In keeping with the overall theme of the build, Mock and his crew restored the interior to look mostly original but with numerous modern conveniences. They custom-built new door and interior trim panels using the stock stainless steel trim, with the front armrests designed like those used in ’56 Bel Airs. Because he especially likes the way it looks, Mock decided to go with an American Retro reproduction of the 1960 Chevy steering wheel. The stock seat frames and springs were stripped and refinished, then covered with new foam and correct reproduction seat covers. “We thought about going with updated seats but didn’t because we wanted the stock look and feel. There’s something about sitting on those stock sprung seats that brings back a lot of memories,” explains Mock.
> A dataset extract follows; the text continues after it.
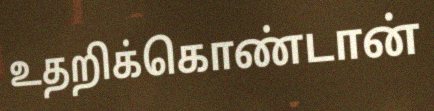
உதறிக்கொண்டான்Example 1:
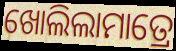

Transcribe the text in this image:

For comfort they added a Vintage Air Gen IV Magnum air-conditioning system, Electric Life power window setup, Classic Instruments gauges, Rain Gear windshield wiper system, and custom JL Audio sound system that’s mostly hidden to preserve the interior’s vintage look. The stereo features a clever head, from Custom Auto Sound, that looks like a stock 1957 radio but with up-to-date features, including 300 watts of output, USB connectivity, and an iPod dock.
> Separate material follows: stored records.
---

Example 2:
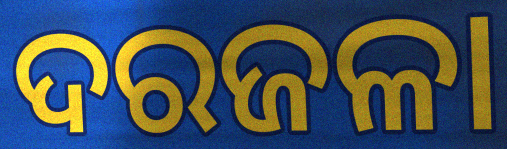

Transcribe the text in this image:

ଦରଜଳା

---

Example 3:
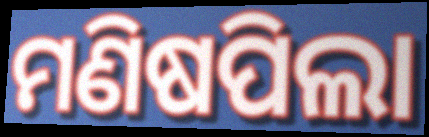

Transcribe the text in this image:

ମଣିଷପିଲା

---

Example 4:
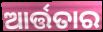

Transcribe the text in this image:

ଆର୍ତ୍ତତାର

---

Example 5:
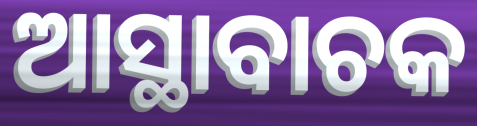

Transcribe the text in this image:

ଆସ୍ଥାବାଚକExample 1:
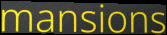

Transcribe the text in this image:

mansions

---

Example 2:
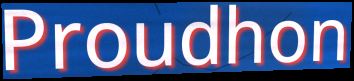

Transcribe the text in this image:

Proudhon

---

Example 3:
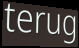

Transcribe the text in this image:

To further disguise some of the interiors’ upgrades, DMC’s techs fabricated a custom valance for the bottom of the dash. This valance houses the Trique Manufacturing air-conditioning vents and the JL Audio tweeter speakers while balancing out the A/C ducts and hiding the air-conditioner unit. A custom HVAC plate was put in place of the manual controls to house the electronic Vintage Air controls.
As he did with the remainder of the car, Mock chose to go with a modern engine wrapped in old-school visuals. The starting point was a complete, brand-new Chevrolet Ram Jet 350 mated to a 700-R4 automatic. The 4.000-inch bore and 3.480-inch stroke engine features a cast-iron block, Vortec cast-iron heads, cast-iron crank, powdered metal steel rods, hypereutectic aluminum pistons, and hydraulic roller cam. Right out of the box, this engine is made to look right at home in vintage cars with a port fuel injection system designed to emulate the look of Chevrolet’s Rochester fuel injection found on various GM vehicles from 1957-’65. The techs at DMC decided to make it look even more like a vintage Rochester system, starting with the plenum. They had Cindy at NVR Racing machine the plenum to DMC’s exacting specs so that the throttle body would mount on the side to look like the Rochester system’s air meter. Then, DMC furthered the illusion with a look-alike 1957 fuel-injection air cleaner setup they fabricated. And finally, they made adapters that permit a pair of ’57 vintage aluminum Corvette valve covers to mount on the new engine’s Vortec heads. After all of the work was completed, Scott at NVR Racing dyno-tuned the engine to make sure the custom induction system would deliver smooth and reliable performance.
To help facilitate the expulsion of spent gases, DMC installed Doug’s headers with 1 3/4-inch tubes and 3-inch collectors. They connect to a 2.5-inch stainless exhaust system from Pypes Performance Exhaust. The engine is kept cool even on the hottest days by a custom-made cooling system that features an aluminum radiator, electric fan, and polished stainless steel shroud extending from fender-to-fender. To complete the engine assembly DMC added a Billet Specialties front runner system, and to ensure a reliable supply of high pressure fuel they went with a Rock Valley stainless steel fuel tank with an integral pump.
From start to finish, it took about 4 years to complete this gorgeous Nomad. They could have built the car much faster, but only worked on it part time, always giving customer’s projects first priority. Mock and his staff at DMC are thrilled with the results of their efforts, and take great pride in the many awards the car has earned, including Best In Class trophies at both the Milwaukee and Chicago World of Wheels car shows. Even better than the accolades, however, is the satisfaction Mock gets from the collaborative effort it took to build this unique Nomad, and the joy that driving it brings him. “It was a total team effort and we accomplished our goal to build a modern version of the rarest 1957 Chevrolet ever built, the icon of classic cars,” he explains. “This Nomad drives every bit as good as it looks and it’s so much fun to drive, especially when I take my 15-year-old son out in it so he can experience how it feels to ride in a true classic.”